§ **LISTED RECORDS**
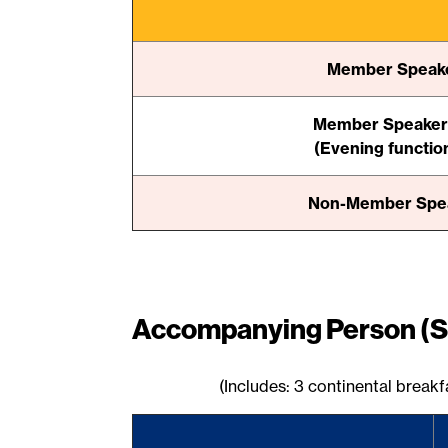
Member Speaker
Member Speaker 
(Evening functio
Non-Member Speak
Accompanying Person (S
(Includes: 3 continental break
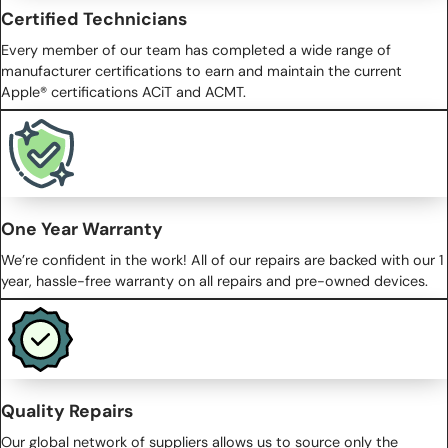
Certified Technicians
Every member of our team has completed a wide range of
manufacturer certifications to earn and maintain the current
Apple® certifications ACiT and ACMT.
One Year Warranty
We’re confident in the work! All of our repairs are backed with our 1
year, hassle-free warranty on all repairs and pre-owned devices.
Quality Repairs
Our global network of suppliers allows us to source only the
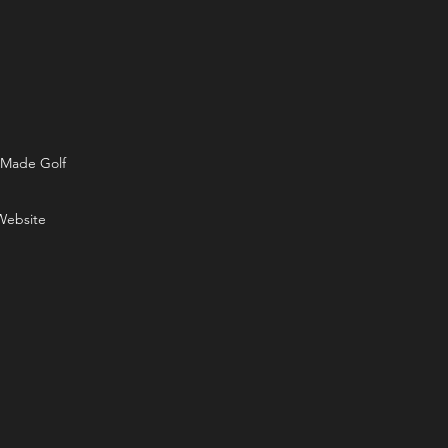
rMade Golf
Website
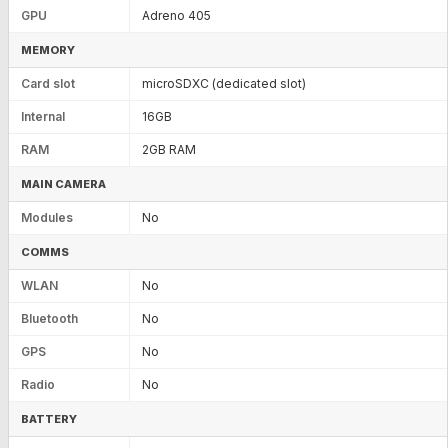
GPU
Adreno 405
MEMORY
Card slot
microSDXC (dedicated slot)
Internal
16GB
RAM
2GB RAM
MAIN CAMERA
Modules
No
COMMS
WLAN
No
Bluetooth
No
GPS
No
Radio
No
BATTERY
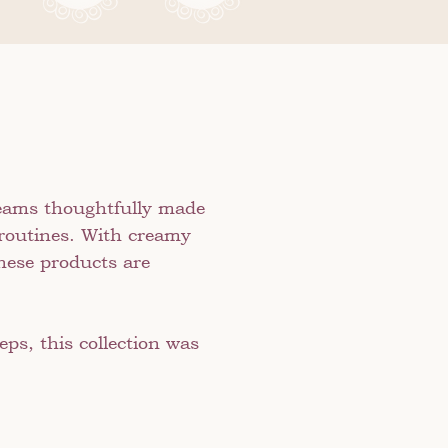
creams thoughtfully made
 routines. With creamy
these products are
ps, this collection was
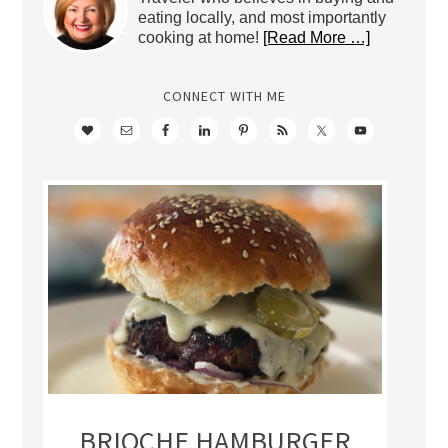
eating locally, and most importantly
cooking at home!
[Read More …]
CONNECT WITH ME
BRIOCHE HAMBURGER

§ **WHAT YOU NEED TO DO**
Each line that holds the string "slot" is to be copied from the entries above.

§ **TASK SOLUTION**
Card slot
microSDXC (dedicated slot)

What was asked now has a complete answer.